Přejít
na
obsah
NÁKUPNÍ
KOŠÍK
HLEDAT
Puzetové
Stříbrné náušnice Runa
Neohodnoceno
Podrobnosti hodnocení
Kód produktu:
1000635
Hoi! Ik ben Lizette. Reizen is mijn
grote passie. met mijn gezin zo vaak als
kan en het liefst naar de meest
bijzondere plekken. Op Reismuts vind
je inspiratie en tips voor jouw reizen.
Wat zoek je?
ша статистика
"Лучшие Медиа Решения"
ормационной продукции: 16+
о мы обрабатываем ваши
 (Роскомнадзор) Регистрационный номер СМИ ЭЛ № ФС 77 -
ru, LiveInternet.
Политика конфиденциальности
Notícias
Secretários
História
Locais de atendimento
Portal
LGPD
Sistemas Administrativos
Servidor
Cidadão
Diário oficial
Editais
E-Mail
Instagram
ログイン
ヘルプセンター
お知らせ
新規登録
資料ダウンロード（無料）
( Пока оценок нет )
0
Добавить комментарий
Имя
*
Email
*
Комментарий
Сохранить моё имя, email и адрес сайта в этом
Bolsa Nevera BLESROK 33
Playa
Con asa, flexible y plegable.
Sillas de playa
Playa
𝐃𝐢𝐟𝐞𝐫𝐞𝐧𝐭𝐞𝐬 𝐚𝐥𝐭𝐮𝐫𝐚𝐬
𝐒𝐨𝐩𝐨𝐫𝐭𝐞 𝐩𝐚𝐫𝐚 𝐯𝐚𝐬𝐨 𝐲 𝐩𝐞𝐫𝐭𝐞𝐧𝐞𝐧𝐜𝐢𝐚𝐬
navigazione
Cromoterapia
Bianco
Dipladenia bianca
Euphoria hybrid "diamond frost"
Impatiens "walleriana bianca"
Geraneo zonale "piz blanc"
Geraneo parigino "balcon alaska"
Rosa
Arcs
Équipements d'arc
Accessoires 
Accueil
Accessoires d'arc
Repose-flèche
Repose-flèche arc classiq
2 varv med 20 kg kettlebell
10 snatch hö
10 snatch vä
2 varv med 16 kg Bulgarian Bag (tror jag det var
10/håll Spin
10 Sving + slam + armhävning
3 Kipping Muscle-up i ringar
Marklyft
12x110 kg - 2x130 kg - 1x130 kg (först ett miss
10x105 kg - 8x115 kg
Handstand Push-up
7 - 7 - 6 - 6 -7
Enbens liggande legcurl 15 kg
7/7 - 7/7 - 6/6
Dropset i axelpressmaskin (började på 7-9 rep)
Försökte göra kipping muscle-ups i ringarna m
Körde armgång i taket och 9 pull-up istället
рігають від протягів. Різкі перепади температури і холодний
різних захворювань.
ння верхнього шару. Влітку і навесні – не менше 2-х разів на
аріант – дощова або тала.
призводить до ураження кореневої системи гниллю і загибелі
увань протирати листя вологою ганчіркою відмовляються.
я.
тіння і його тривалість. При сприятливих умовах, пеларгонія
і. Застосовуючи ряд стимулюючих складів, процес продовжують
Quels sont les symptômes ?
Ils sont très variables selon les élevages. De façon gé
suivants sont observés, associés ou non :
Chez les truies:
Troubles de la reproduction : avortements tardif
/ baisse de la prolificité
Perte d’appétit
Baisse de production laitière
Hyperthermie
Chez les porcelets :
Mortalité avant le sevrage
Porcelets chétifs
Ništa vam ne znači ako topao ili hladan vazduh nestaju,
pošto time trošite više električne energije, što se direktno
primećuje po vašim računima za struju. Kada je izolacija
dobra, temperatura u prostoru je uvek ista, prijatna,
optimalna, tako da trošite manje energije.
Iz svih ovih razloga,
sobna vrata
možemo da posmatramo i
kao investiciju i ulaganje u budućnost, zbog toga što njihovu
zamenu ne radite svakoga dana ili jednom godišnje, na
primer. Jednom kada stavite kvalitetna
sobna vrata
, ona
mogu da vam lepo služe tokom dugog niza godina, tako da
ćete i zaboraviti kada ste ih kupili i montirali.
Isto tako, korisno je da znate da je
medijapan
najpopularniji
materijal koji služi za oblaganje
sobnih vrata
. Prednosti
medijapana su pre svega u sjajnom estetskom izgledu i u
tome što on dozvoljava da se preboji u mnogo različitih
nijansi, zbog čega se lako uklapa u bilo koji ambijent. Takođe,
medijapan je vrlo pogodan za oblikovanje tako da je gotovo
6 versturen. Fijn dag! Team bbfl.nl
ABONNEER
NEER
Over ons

══════

• Task to carry out:
Beginning with the line above that contains "Ils sont très", copy each line exactly up to and including the line that contains "najpopularniji", and go no further.

• Response box:
Ils sont très variables selon les élevages. De façon gé
suivants sont observés, associés ou non :
Chez les truies:
Troubles de la reproduction : avortements tardif
/ baisse de la prolificité
Perte d’appétit
Baisse de production laitière
Hyperthermie
Chez les porcelets :
Mortalité avant le sevrage
Porcelets chétifs
Ništa vam ne znači ako topao ili hladan vazduh nestaju,
pošto time trošite više električne energije, što se direktno
primećuje po vašim računima za struju. Kada je izolacija
dobra, temperatura u prostoru je uvek ista, prijatna,
optimalna, tako da trošite manje energije.
Iz svih ovih razloga,
sobna vrata
možemo da posmatramo i
kao investiciju i ulaganje u budućnost, zbog toga što njihovu
zamenu ne radite svakoga dana ili jednom godišnje, na
primer. Jednom kada stavite kvalitetna
sobna vrata
, ona
mogu da vam lepo služe tokom dugog niza godina, tako da
ćete i zaboraviti kada ste ih kupili i montirali.
Isto tako, korisno je da znate da je
medijapan
najpopularniji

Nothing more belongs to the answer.